[TASK BRIEF] Write out every line of the data below again, character for character, changing nothing.

Dataset entries:
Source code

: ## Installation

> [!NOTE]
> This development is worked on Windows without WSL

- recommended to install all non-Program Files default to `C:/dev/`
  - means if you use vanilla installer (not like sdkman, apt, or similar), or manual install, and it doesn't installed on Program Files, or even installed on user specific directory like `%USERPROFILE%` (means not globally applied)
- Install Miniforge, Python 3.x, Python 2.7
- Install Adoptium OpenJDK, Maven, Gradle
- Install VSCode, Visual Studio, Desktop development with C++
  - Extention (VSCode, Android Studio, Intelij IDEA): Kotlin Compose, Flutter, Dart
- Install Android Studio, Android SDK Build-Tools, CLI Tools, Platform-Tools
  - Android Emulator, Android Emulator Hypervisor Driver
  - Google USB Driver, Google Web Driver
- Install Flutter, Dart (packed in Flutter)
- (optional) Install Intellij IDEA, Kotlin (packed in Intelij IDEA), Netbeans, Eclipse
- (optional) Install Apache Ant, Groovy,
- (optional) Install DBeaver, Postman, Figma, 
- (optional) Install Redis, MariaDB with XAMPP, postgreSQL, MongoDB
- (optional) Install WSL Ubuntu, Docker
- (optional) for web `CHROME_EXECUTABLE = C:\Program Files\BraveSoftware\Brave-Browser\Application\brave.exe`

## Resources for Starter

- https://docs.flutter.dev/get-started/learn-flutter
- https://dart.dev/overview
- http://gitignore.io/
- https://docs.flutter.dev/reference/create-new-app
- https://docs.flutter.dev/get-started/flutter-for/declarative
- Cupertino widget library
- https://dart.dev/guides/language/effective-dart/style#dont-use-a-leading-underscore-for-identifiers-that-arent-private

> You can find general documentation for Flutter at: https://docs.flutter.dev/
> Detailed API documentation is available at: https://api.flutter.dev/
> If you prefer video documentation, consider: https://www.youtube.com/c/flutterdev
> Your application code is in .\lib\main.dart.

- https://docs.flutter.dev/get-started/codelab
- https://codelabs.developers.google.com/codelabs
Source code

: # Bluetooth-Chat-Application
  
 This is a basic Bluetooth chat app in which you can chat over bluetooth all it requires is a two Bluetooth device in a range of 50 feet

[RESULT FOR THIS EXERCISE]
Source code

: ## Installation

> [!NOTE]
> This development is worked on Windows without WSL

- recommended to install all non-Program Files default to `C:/dev/`
  - means if you use vanilla installer (not like sdkman, apt, or similar), or manual install, and it doesn't installed on Program Files, or even installed on user specific directory like `%USERPROFILE%` (means not globally applied)
- Install Miniforge, Python 3.x, Python 2.7
- Install Adoptium OpenJDK, Maven, Gradle
- Install VSCode, Visual Studio, Desktop development with C++
  - Extention (VSCode, Android Studio, Intelij IDEA): Kotlin Compose, Flutter, Dart
- Install Android Studio, Android SDK Build-Tools, CLI Tools, Platform-Tools
  - Android Emulator, Android Emulator Hypervisor Driver
  - Google USB Driver, Google Web Driver
- Install Flutter, Dart (packed in Flutter)
- (optional) Install Intellij IDEA, Kotlin (packed in Intelij IDEA), Netbeans, Eclipse
- (optional) Install Apache Ant, Groovy,
- (optional) Install DBeaver, Postman, Figma, 
- (optional) Install Redis, MariaDB with XAMPP, postgreSQL, MongoDB
- (optional) Install WSL Ubuntu, Docker
- (optional) for web `CHROME_EXECUTABLE = C:\Program Files\BraveSoftware\Brave-Browser\Application\brave.exe`

## Resources for Starter

- https://docs.flutter.dev/get-started/learn-flutter
- https://dart.dev/overview
- http://gitignore.io/
- https://docs.flutter.dev/reference/create-new-app
- https://docs.flutter.dev/get-started/flutter-for/declarative
- Cupertino widget library
- https://dart.dev/guides/language/effective-dart/style#dont-use-a-leading-underscore-for-identifiers-that-arent-private

> You can find general documentation for Flutter at: https://docs.flutter.dev/
> Detailed API documentation is available at: https://api.flutter.dev/
> If you prefer video documentation, consider: https://www.youtube.com/c/flutterdev
> Your application code is in .\lib\main.dart.

- https://docs.flutter.dev/get-started/codelab
- https://codelabs.developers.google.com/codelabs
Source code

: # Bluetooth-Chat-Application
  
 This is a basic Bluetooth chat app in which you can chat over bluetooth all it requires is a two Bluetooth device in a range of 50 feet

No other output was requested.